_TASK GOAL_
A faithful copy of the data, pictures omitted, is the required answer.
··· SUPPLIED DATA ···
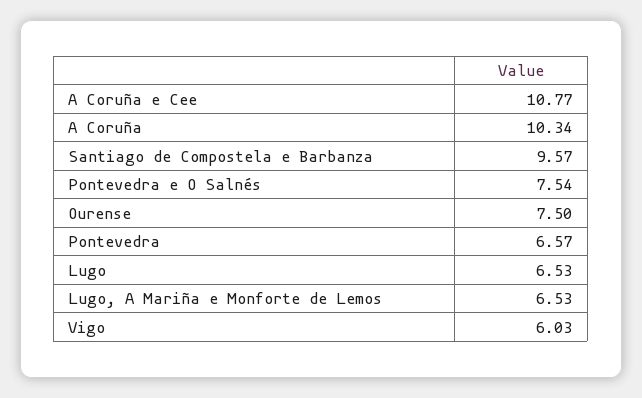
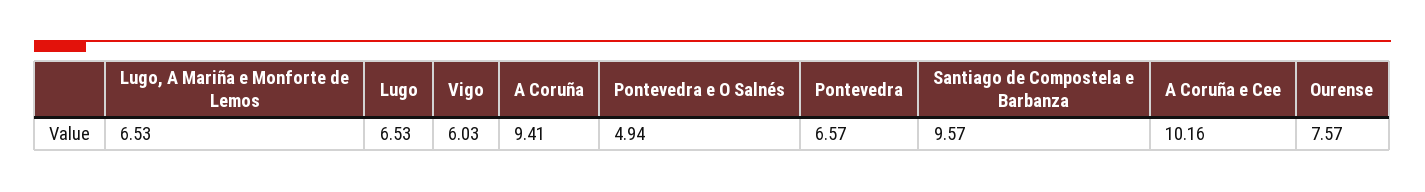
A Coruña e Cee: 10.77 -> 10.16
A Coruña: 10.34 -> 9.41
Pontevedra e O Salnés: 7.54 -> 4.94
Ourense: 7.5 -> 7.57

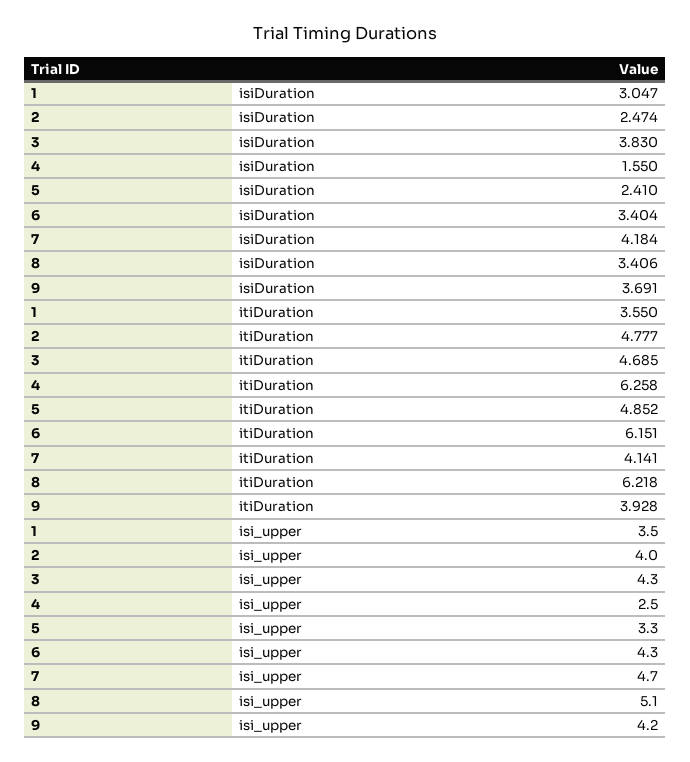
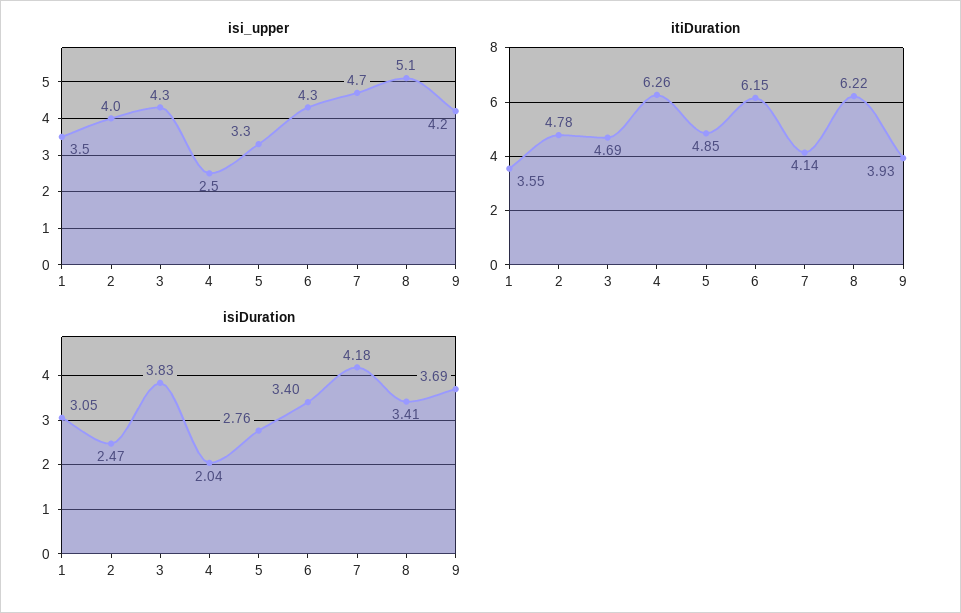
isiDuration, 4: 1.55 -> 2.04
isiDuration, 5: 2.41 -> 2.76

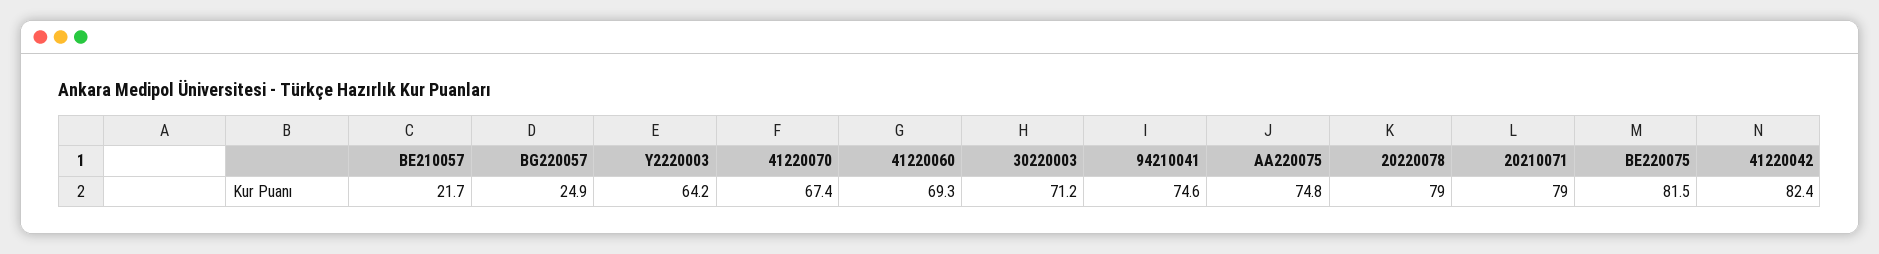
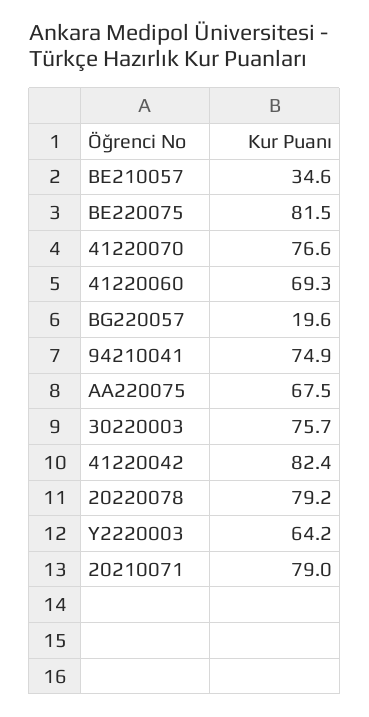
BE210057: 21.7 -> 34.6
BG220057: 24.9 -> 19.6
41220070: 67.4 -> 76.6
30220003: 71.2 -> 75.7
94210041: 74.6 -> 74.9
AA220075: 74.8 -> 67.5
20220078: 79 -> 79.2

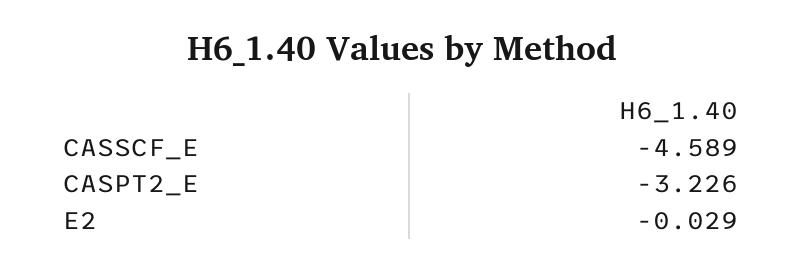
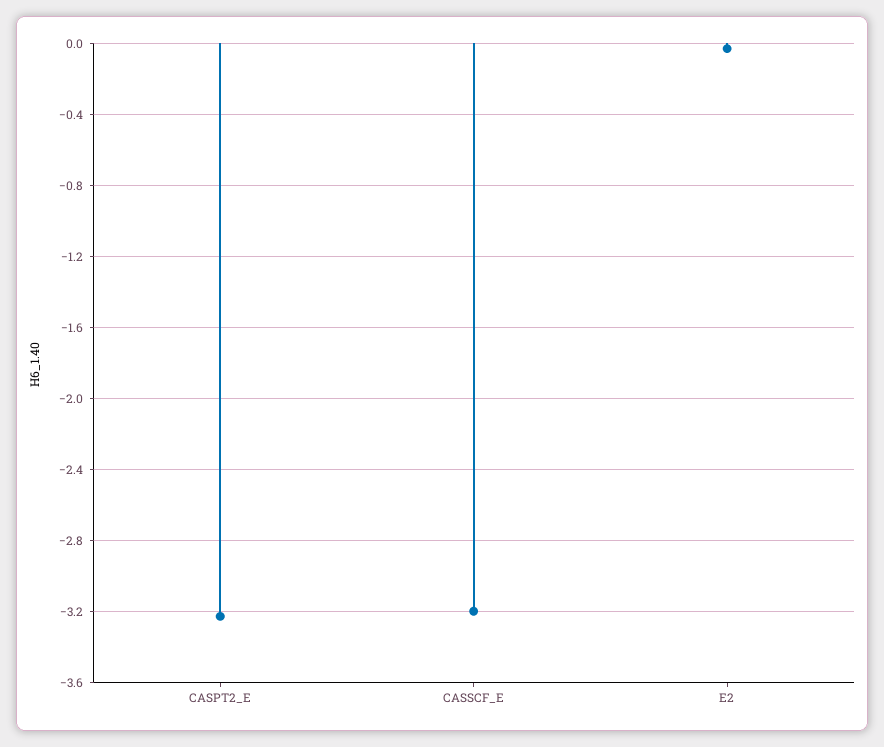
CASSCF_E: -4.589 -> -3.2

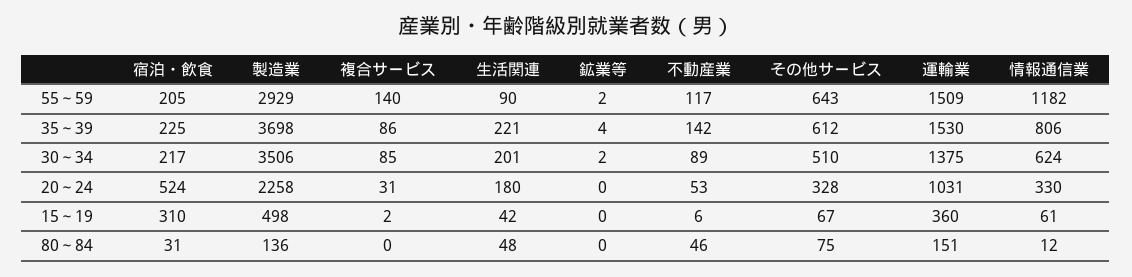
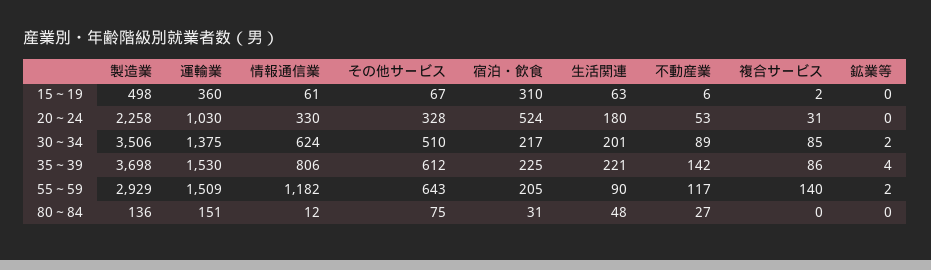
運輸業, 20～24: 1031 -> 1030
生活関連, 15～19: 42 -> 63
不動産業, 80～84: 46 -> 27

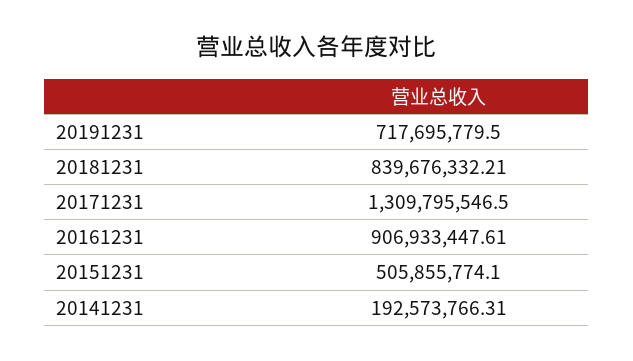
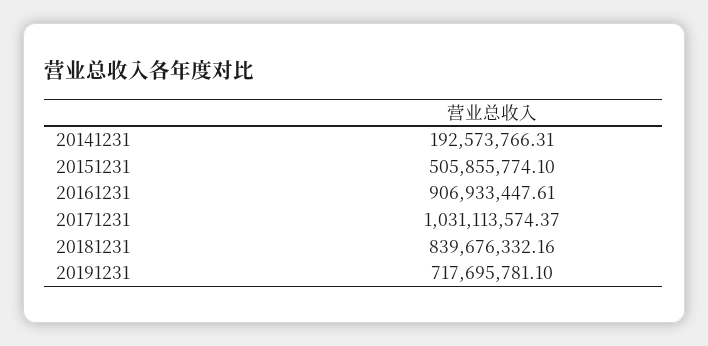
20191231: 717695779.5 -> 717695781.1
20181231: 839676332.21 -> 839676332.16
20171231: 1309795546.5 -> 1031113574.37

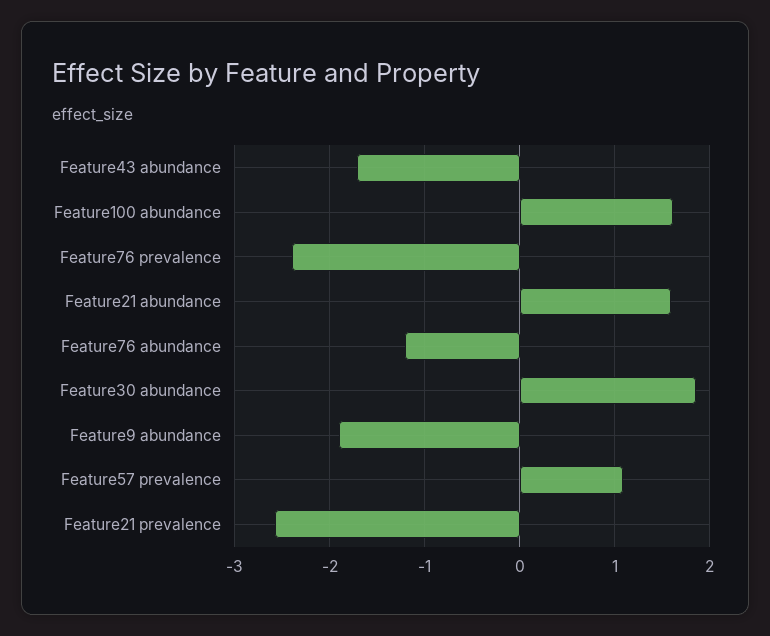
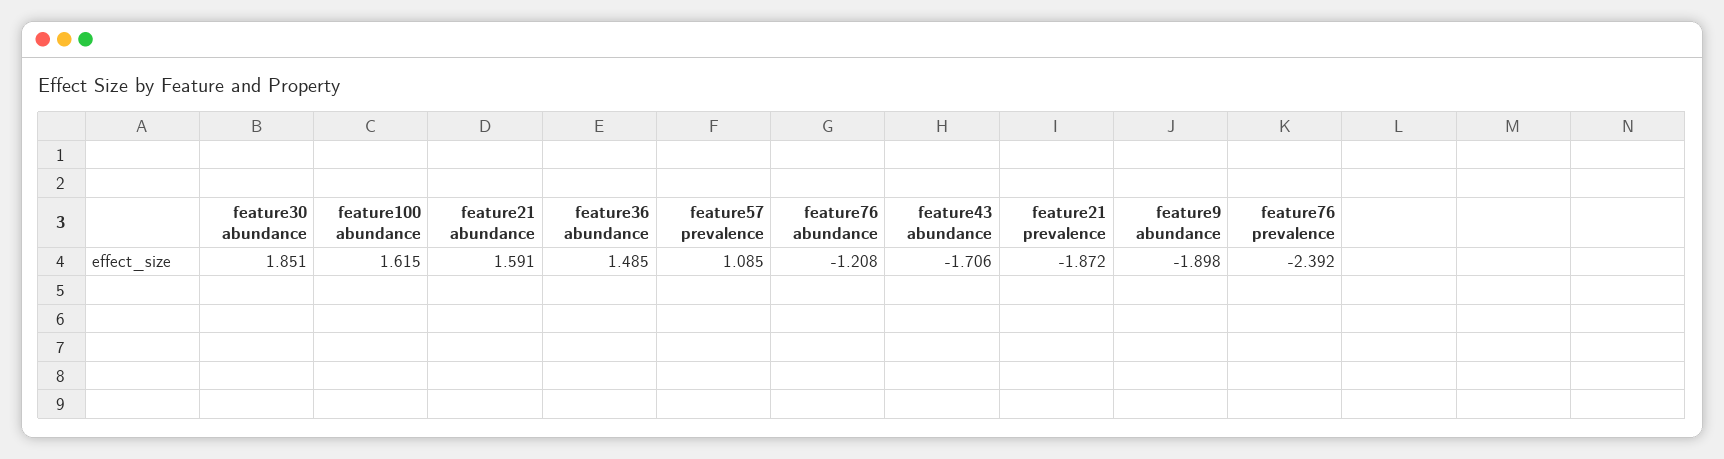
Feature21 prevalence: -2.6 -> -1.872
feature36 abundance: none -> 1.485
···
_RESULT FOR THIS TASK_
A Coruña e Cee: 10.77 -> 10.16
A Coruña: 10.34 -> 9.41
Pontevedra e O Salnés: 7.54 -> 4.94
Ourense: 7.5 -> 7.57

isiDuration, 4: 1.55 -> 2.04
isiDuration, 5: 2.41 -> 2.76

BE210057: 21.7 -> 34.6
BG220057: 24.9 -> 19.6
41220070: 67.4 -> 76.6
30220003: 71.2 -> 75.7
94210041: 74.6 -> 74.9
AA220075: 74.8 -> 67.5
20220078: 79 -> 79.2

CASSCF_E: -4.589 -> -3.2

運輸業, 20～24: 1031 -> 1030
生活関連, 15～19: 42 -> 63
不動産業, 80～84: 46 -> 27

20191231: 717695779.5 -> 717695781.1
20181231: 839676332.21 -> 839676332.16
20171231: 1309795546.5 -> 1031113574.37

Feature21 prevalence: -2.6 -> -1.872
feature36 abundance: none -> 1.485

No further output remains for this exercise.